I’d seen most of the art pieces before in printed form. I wasn’t prepared for how small they were in real life. The ink lines on the cels were sometimes hair-thin; yet, when filmed and projected, these figures almost always moved in perfect flicker-free sequence. I left with more appreciation for the ladies of the studio’s ink and paint department, who turned the animators’ pencil drawings into what you saw on screen. They were expert craftswomen.
…today to Blossom Dearie, the legendary jazz artist of the lilting vocals and the assertive piano playing, as heard in dozens of albums and several Schoolhouse Rock shorts.
The P-I has dumped Bill Griffiths’ Zippy in favor of yet another demographic/domestic sitcom comic strip. The papers are full of those strips, but there’s only one Pinhead. The P-I tried to dump Zippy previously in ‘97, but reinstated the strip after massive reader response.
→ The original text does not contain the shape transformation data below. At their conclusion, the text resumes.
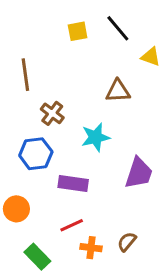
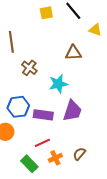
blue hexagon: (36, 154) -> (18, 107), moved
purple trapezoid: (139, 173) -> (72, 111), moved
orange cross: (91, 248) -> (55, 158), turned -32
green rectangle: (37, 257) -> (29, 164), moved

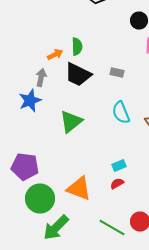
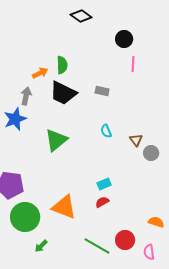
cyan semicircle: (121, 112) -> (106, 131), size x0.6
green arrow: (56, 228) -> (41, 246), size x0.5

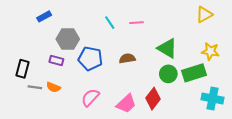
Let’s do so again.
…some clever entrepreneur finally caught the idea of putting out officially licensed Popeye brand bagged spinach. It took another two decades for somebody else (specifically, Safeway (which, despite the oft-spread urban legend, IS NOT and NEVER WAS “owned by the Mormons”)) to come up with officially licensed Bugs Bunny carrots!
(Thanx and a hat tip to Matthew Hunter of Golden Age Cartoons.)
This year’s most famous (real) pregnant teen happens to live in a town that’s a homonym for the name of last year’s most famous (fictional) pregnant teen. The result, of course, is a Photoshopped movie poster advertising that quirky comedy hit, Juneau!
You may have heard of “Garfield Minus Garfield.”
That’s the Web site that takes Jim Davis’s iconic comic strip, removes the titular cat from all frames, and leaves behind “Jon Arbuckle… an isolated young everyman as he fights a losing battle against loneliness.”
Well, now there’s going to be an official Garfield Minus Garfield book. It’s authorized by Davis and published by Garfield’s regular paperback licensee.